Na drie dagen blik op oneindig aan het Titicacameer moeten we verder, richting La Paz, de hoofdstad van Bolivië. Al is niet iedereen het met dit laatste eens. Er is namelijk een harde strijd aan de gang voor die betwiste titel van hoofdstad. Op dit ogenblik staan de kranten er hier vol van: Sucre, Santa Cruz én La Paz willen tegelijk aanspraak maken op de eretitel, en elk van de steden gebruikt met overgave het geduchte wapen in Bolivië: een staking of een wegversperring. Als we bijvoorbeeld enkele dagen later in La Paz de taxi nemen naar het busstation voor een nachtrit naar Sucre, vreest de taxichauffeur het ergste. Volgens hem zullen we in een blokkade terecht komen en kan het nog lang duren eer we Sucre kunnen bereiken.

We hebben vreselijke verhalen gehoord over La Paz. Het heeft de kwalijke reputatie de gevaarlijkste stad van Zuid Amerika te zijn. Boeven die zich uitgeven voor politie-agent. Boeven die zich uitgeven als taxichauffeur en je in de auto overvallen. Ga zo maar door.
Dus beslissen we de camera thuis te laten, geen taxi te nemen en politie -vals of echt- te mijden. Wie niets bij zich heeft, kan ook niet bestolen worden, denken we. Daarom kunnen we jullie van La Paz enkel foto's tonen van de binnenkoer van ons eerste hotel (een koppel duitsers is door Z-Amerika aan het trekken met hun BMW motor en een 50-tal kilo aan spareparts - flauw!), en de ontbijtzaal van het tweede hotel! Zodra we het hotel verlieten, bleef alle electronica netjes in de kamer achter.

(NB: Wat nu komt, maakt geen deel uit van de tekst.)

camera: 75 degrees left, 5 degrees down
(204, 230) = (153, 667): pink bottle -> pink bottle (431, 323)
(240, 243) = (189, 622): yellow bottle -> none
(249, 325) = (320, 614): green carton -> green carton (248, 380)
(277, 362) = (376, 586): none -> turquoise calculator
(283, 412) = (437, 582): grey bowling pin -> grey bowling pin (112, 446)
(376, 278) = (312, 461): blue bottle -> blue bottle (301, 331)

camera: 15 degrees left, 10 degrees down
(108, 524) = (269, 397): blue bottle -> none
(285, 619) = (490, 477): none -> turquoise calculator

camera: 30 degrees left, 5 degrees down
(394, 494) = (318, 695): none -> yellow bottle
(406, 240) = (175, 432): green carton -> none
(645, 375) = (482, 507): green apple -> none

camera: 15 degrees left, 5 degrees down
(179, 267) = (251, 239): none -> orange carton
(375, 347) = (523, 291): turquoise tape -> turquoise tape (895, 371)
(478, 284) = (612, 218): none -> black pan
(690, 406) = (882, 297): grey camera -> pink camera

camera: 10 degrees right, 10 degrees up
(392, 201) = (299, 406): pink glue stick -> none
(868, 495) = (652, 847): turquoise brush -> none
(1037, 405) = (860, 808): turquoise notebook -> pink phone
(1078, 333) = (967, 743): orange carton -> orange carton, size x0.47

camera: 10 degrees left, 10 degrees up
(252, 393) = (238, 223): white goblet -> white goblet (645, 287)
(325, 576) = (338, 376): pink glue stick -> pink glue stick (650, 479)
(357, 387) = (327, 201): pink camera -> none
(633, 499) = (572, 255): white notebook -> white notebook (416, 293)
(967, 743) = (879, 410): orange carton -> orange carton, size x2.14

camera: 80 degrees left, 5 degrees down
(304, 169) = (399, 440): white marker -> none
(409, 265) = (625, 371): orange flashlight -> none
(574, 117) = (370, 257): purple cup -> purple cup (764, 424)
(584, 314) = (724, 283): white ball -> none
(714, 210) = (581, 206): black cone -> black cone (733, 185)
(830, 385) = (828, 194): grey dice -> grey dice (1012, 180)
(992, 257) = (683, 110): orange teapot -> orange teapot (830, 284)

Dus hebben jullie het raden naar volgende leuke ervaringen:
Heksenmarkten waar je voodoo popjes en andere lugubere dingetjes kan kopen zoals gemummificeerde delen van dode dieren. Of wat dacht je van een foetus van een lama?;
De lichtstraat, een wijk waar je superveel winkeltjes vindt met niks anders dan verlichtingsmateriaal;
Een superdruk oud stadscentrum met hele smalle straatjes boordevol winkeltjes met artesanias;
El mercado negro, een lint van wel een kilometer lang vol met kraampjes waar je namaak merkkleding kan kopen. Je hebt op den duur niet meer het gevoel 'op straat' te lopen omdat alles zo dicht op elkaar gepakt staat dat je de indruk krijgt in een supermarkt rond te lopen. Na een kwartier in dit labyrint blijkt het wel erg moeilijk een uitgang te vinden;
De studentenwijk Sopocachi waar je ook de wat sjiekere huizen en brede lanen terugvindt. We gaan er lunchen in een lekker vegetarisch restaurant en drinken achteraf een heerlijke échte koffie bij Alexander Coffee, aan een zonovergoten plein. Eindelijk eens een terrasje!;
Een optieker die erin slaagt Ingrid haar bril te herstellen. Het interieur is zo uit de jaren '80 weggelopen;
Lekkere ijsjes op de Prado, de brede hoofdstraat die La Paz doormidden snijdt;
De ontgoocheling toen we in het dure Ristorante Vienna lekker Italiaans dachten te gaan eten, maar op de menukaart enkel gerechten uit - inderdaad - Wenen aantroffen. Gelukkig was het niet allemaal Sauerkraut und Wurst.